Nitin Bhanot is the division director for Infectious Disease (ID) at Allegheny Health Network and the program director of the ID fellowship program at AHN. Additionally, he has a master's degree in public health from SUNY Downstate school of public health, Brooklyn, NY and a master's degree in medical management from Carnegie Mellon University’s Heinz College in Pittsburgh, PA. He serves on committees in national organizations such as the American Board of Internal Medicine and Accreditation Council for Graduate Medical Education.

George Dimitriou is the medical director of Inpatient Informatics and the IT Officer at Allegheny Health Network. He has lead the implementation of a fully integrated electronic health record at AHN as it relates to user on-boarding, training, and optimization with a primary focus on provider workflow.

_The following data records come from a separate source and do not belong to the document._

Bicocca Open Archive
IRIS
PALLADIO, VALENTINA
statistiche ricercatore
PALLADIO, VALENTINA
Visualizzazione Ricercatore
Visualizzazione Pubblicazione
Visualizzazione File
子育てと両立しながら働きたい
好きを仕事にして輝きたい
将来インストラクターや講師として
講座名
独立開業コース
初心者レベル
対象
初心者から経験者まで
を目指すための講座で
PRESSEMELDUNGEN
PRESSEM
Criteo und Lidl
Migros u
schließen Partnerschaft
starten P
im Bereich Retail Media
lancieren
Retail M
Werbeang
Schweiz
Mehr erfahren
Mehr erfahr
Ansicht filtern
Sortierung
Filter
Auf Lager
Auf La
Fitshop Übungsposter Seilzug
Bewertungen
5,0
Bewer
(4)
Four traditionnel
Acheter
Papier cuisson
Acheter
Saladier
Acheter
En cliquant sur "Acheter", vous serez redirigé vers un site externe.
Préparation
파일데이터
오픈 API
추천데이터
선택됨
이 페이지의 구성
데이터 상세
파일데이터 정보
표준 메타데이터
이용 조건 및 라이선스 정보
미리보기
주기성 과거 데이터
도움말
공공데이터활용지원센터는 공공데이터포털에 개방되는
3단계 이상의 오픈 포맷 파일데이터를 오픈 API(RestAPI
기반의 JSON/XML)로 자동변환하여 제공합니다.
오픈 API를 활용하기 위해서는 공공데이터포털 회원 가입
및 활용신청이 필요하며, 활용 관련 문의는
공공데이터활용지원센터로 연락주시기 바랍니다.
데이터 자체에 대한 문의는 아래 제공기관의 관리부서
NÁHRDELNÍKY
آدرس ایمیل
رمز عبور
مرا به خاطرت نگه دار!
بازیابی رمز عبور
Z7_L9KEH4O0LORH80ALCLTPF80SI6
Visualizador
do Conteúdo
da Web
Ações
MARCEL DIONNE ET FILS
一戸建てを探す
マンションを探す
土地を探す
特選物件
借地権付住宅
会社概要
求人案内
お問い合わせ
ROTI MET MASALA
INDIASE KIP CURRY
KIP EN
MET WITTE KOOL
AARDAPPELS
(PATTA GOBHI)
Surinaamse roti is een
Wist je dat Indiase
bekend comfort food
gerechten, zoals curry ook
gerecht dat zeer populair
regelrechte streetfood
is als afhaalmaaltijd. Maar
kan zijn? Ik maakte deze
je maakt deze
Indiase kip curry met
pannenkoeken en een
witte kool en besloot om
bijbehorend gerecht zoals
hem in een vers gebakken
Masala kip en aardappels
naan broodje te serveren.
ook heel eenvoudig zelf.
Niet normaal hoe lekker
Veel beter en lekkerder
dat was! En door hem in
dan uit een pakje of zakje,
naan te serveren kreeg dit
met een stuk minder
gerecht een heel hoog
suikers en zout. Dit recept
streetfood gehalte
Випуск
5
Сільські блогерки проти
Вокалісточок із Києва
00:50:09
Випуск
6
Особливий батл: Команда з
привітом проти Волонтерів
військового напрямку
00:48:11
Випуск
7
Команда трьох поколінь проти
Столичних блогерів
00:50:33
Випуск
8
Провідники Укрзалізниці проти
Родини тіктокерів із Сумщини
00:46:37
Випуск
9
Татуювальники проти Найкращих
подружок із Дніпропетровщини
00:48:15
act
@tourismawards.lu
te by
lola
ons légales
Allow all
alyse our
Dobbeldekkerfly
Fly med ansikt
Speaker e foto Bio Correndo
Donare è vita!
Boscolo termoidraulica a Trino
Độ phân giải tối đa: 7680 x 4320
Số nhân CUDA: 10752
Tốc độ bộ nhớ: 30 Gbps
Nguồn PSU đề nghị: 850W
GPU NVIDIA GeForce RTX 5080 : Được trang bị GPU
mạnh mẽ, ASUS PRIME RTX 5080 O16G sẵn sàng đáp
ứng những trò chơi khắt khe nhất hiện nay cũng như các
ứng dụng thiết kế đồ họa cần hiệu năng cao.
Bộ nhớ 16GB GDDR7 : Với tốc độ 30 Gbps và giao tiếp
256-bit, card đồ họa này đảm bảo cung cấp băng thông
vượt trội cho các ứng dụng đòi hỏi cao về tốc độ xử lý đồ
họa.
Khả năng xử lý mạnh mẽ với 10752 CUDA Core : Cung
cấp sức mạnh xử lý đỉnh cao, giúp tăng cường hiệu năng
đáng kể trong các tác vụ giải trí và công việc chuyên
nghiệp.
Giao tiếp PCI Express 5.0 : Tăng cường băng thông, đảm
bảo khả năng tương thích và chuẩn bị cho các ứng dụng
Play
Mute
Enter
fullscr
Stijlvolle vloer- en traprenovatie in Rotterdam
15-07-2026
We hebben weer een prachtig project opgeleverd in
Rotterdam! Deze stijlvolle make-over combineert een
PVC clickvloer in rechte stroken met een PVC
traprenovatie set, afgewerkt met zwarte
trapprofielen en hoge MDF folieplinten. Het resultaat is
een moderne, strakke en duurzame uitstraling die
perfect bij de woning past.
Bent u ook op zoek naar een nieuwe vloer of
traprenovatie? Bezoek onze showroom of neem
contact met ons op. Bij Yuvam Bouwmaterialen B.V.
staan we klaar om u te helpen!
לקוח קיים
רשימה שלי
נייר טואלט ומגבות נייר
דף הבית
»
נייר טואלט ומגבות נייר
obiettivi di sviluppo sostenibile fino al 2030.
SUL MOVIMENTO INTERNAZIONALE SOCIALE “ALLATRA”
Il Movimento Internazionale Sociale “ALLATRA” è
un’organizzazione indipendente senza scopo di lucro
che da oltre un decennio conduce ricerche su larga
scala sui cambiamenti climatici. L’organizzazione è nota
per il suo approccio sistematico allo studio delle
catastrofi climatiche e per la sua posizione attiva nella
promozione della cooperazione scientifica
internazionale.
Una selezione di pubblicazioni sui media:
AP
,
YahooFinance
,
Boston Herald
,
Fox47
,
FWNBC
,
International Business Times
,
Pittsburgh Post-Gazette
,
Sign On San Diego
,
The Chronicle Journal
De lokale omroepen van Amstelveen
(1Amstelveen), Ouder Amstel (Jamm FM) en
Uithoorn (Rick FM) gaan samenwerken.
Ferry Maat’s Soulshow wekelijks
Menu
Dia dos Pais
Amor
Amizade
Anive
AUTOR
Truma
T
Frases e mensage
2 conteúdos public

Lori McAninch is the director of Informatics and Operational Excellence for the Medicine Institute at Allegheny Health Network. She received her bachelor’s degree in Nursing, master’s degree in Business Administration and Health Management Systems from Duquesne University in Pittsburgh, PA. Her current role is focused on technical solutions to support clinical operations and enhancements within the electronic medical records, and key clinical and operational metrics supporting quality improvement.

Caitlan Rossi is a medical writer at the Allegheny Health Network (AHN) Medicine Institute. She specializes in manuscript conception, writing and editing.

Diane Thompson has close to 30 years of experience as a bio-statistician. Her work has helped researchers publish their findings in peer-reviewed journals as well as prepare abstracts for poster presentations at major clinical conferences.

Susan Manzi is the chair of Allegheny Health Network Medicine Institute and director of its Lupus Center of Excellence. She is recognized nationally and internationally as a leader in lupus patient care and research, and a pioneer in scientific investigation of cardiovascular disease in patients with lupus. She is also the Chair of the Lupus Foundation of America Board of Directors and serves as the Foundation’s Acting Medical Director.

Footnotes

Declaration of Conflicting Interests: The author(s) declared no potential conflicts of interest with respect to the research, authorship, and/or publication of this article.

Funding: The author(s) received no financial support for the research, authorship, and/or publication of this article.